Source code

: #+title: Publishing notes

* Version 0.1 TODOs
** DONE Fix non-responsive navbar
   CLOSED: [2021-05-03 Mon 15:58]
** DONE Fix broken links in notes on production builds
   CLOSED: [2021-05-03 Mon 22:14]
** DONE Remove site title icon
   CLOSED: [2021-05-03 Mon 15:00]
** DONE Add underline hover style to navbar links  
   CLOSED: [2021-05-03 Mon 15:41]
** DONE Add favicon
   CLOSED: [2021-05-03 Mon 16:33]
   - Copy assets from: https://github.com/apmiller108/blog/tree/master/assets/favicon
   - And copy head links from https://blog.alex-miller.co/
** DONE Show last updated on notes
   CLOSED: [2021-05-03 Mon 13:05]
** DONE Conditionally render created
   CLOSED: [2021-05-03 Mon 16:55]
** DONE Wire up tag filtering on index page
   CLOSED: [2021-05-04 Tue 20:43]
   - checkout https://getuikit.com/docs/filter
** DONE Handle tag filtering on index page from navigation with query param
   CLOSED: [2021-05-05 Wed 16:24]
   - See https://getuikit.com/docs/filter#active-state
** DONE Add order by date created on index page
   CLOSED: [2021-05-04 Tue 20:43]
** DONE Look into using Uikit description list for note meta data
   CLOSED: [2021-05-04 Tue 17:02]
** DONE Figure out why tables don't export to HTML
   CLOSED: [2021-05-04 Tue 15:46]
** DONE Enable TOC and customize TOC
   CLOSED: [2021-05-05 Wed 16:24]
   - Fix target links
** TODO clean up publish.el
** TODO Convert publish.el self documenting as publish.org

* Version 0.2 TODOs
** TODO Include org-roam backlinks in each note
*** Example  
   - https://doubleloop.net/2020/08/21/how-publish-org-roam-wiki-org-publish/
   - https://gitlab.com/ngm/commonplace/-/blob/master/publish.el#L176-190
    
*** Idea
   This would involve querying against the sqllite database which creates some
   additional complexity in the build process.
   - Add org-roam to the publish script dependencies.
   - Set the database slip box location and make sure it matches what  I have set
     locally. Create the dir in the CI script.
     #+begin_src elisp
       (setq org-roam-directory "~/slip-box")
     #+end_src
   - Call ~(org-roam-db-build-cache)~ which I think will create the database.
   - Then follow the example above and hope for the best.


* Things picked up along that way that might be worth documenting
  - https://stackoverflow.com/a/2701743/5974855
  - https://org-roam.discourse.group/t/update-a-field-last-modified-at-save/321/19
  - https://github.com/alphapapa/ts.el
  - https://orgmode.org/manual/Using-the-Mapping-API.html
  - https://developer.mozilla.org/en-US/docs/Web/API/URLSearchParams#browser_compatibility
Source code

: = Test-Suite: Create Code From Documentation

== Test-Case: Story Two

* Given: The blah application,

____________

**REQUIRED WORK**
All lines from the beginning of the entries through the line marked "CLOSED: [2021-05-03 Mon 16:33]" are to be output exactly; nothing else belongs in the answer.

**SOLVED PROBLEM**
Source code

: #+title: Publishing notes

* Version 0.1 TODOs
** DONE Fix non-responsive navbar
   CLOSED: [2021-05-03 Mon 15:58]
** DONE Fix broken links in notes on production builds
   CLOSED: [2021-05-03 Mon 22:14]
** DONE Remove site title icon
   CLOSED: [2021-05-03 Mon 15:00]
** DONE Add underline hover style to navbar links  
   CLOSED: [2021-05-03 Mon 15:41]
** DONE Add favicon
   CLOSED: [2021-05-03 Mon 16:33]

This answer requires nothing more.